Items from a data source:
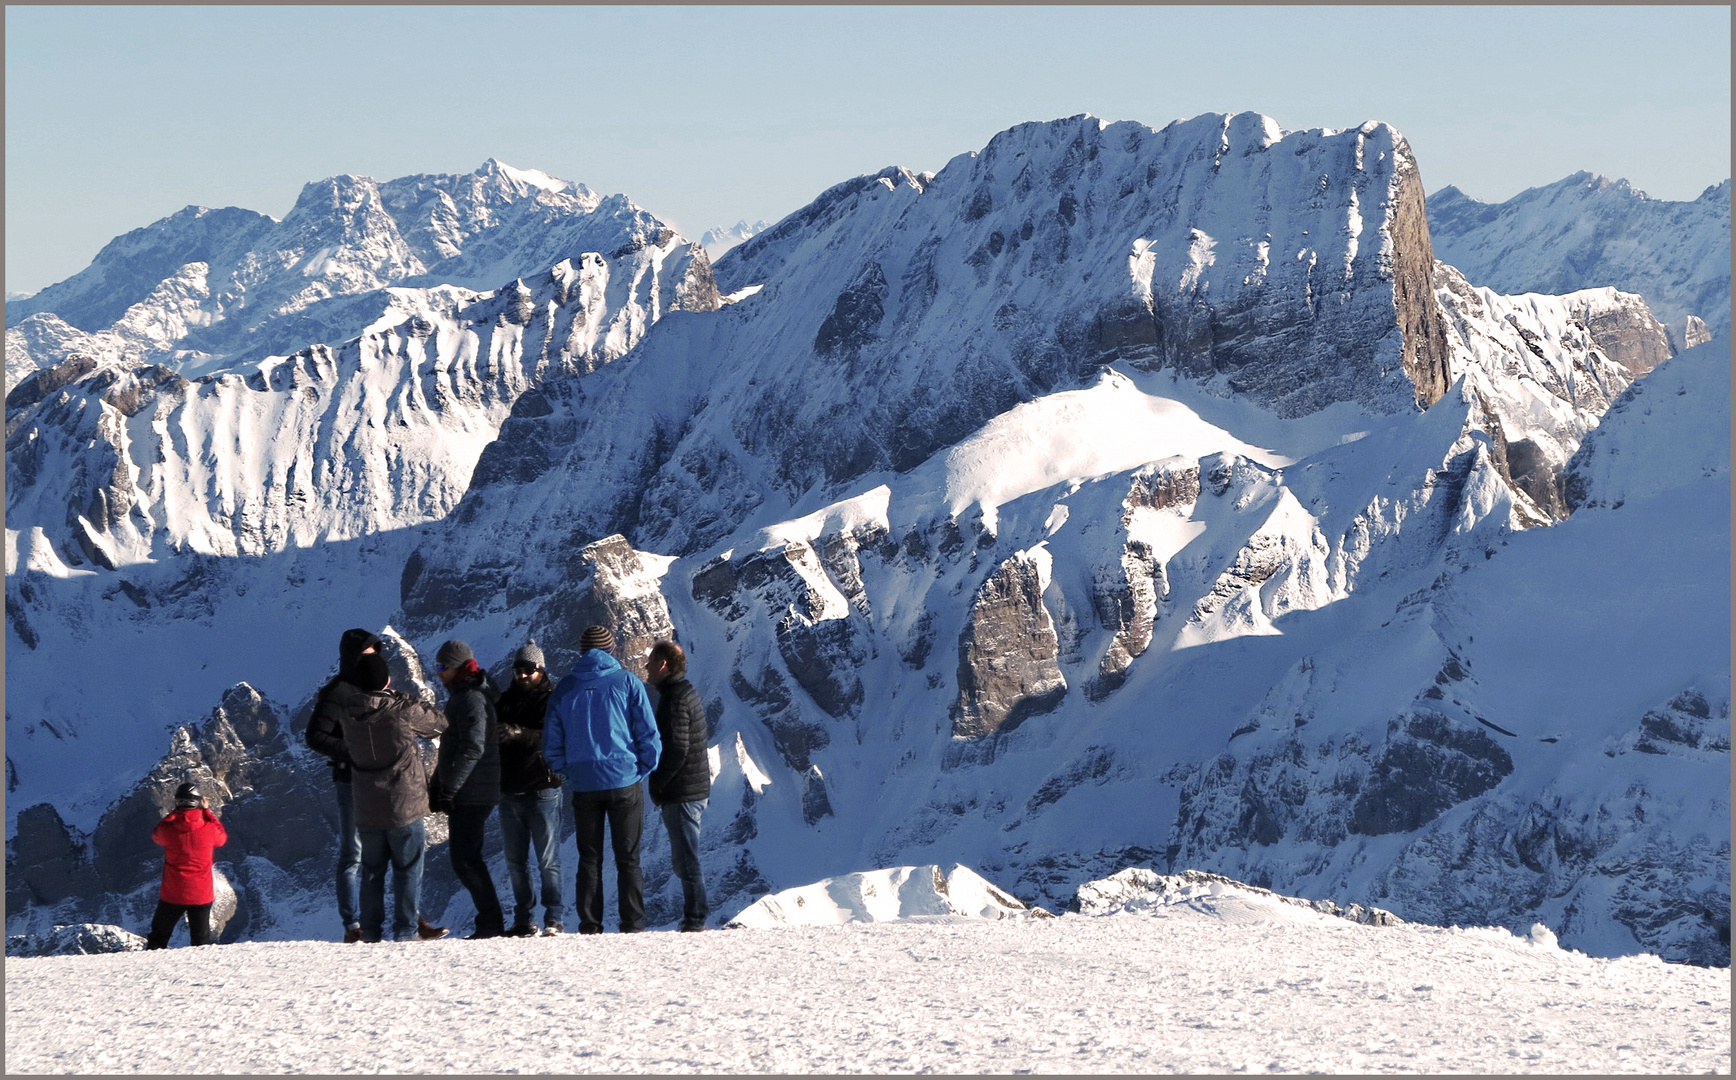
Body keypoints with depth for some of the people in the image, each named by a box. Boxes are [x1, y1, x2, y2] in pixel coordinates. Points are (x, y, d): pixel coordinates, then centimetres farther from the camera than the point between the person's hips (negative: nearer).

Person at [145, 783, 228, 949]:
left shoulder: (168, 828, -13)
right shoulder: (208, 828, -14)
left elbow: (156, 835, 11)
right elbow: (223, 837, 10)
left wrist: (174, 813, 13)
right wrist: (207, 811, 13)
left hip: (172, 894, 0)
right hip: (201, 895, 0)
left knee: (158, 936, 15)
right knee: (201, 940, 11)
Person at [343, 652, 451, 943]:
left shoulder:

* What is being asked *
Starting from the line holding "left elbow: (156, 835, 11)", restate the remaining lines of the data word for word, including the last.

* Solution to this problem *
left elbow: (156, 835, 11)
right elbow: (223, 837, 10)
left wrist: (174, 813, 13)
right wrist: (207, 811, 13)
left hip: (172, 894, 0)
right hip: (201, 895, 0)
left knee: (158, 936, 15)
right knee: (201, 940, 11)
Person at [343, 652, 451, 943]:
left shoulder:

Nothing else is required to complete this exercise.